Another local cause which was added during 1976 was the Finder Centre. The approach by the Pigs to this establishment typified this sense of responsibility, which is considered axiomatic when distributing money raised from the general public for charitable purposes. It was not until after an independent expert had examined the Centre's accounts that it was agreed to assist. Once the decision had been made, much was done. By the end of that year, the Pigs had contributed £1,200 for a new minibus and had paid for half a cine projector for Tichborne Down - examples of self-help being sought; had held another 'Sows' night; had erected more Christmas decorations; had appeared in several places as Santa Claus and had added Makins Court Old Peoples' Home to the list of beneficiaries.

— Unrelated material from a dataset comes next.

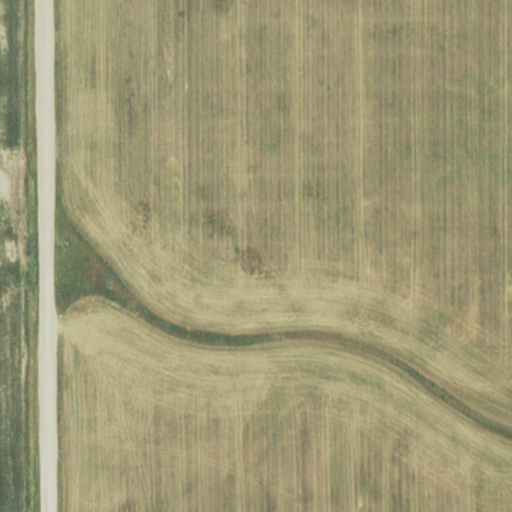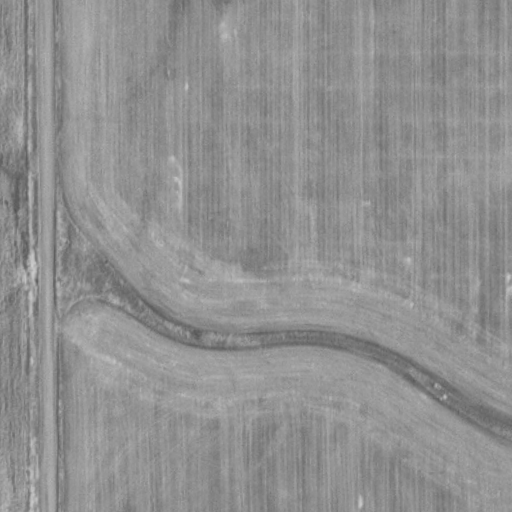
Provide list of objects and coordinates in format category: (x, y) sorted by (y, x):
road: (45, 256)
crop: (3, 269)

Significantly, a major discussion took place on future policy and organisation, in the light of two full years of work. From this evolved a code for members of the Pigs. This remains and, although the total amount raised for charity is several thousands of pounds, the spirit of the very first meeting is still the quintessence of the organisation. Membership is by invitation only and those who belong are expected to make a genuine and thorough-going commitment to their responsibilities. The results of their endeavours are sometimes seen, sometimes not: seats around the town; contributions to the Jubilee Memorial Gardens and the doctors' E.C.G. machine; a lift for the swimming pool at the Pinder Centre; acknowledgements for help towards the purchase of two mini-buses; annual events such as the barn dance and tug-of-war; bowling for a pig- in-a-tin at the Alresford Show and the N.C.H. fete; a freezer and carpet for Makins Court; holidays for senior citizens and many other instances of help for families and individuals in need.
With some 25 members involved, Alresford has a truly unique organisation which will not extend beyond the immediate area and will not grow in number. The town also has that which any community needs - a socially- conscious group which can respond quietly, quickly and efficiently when called upon.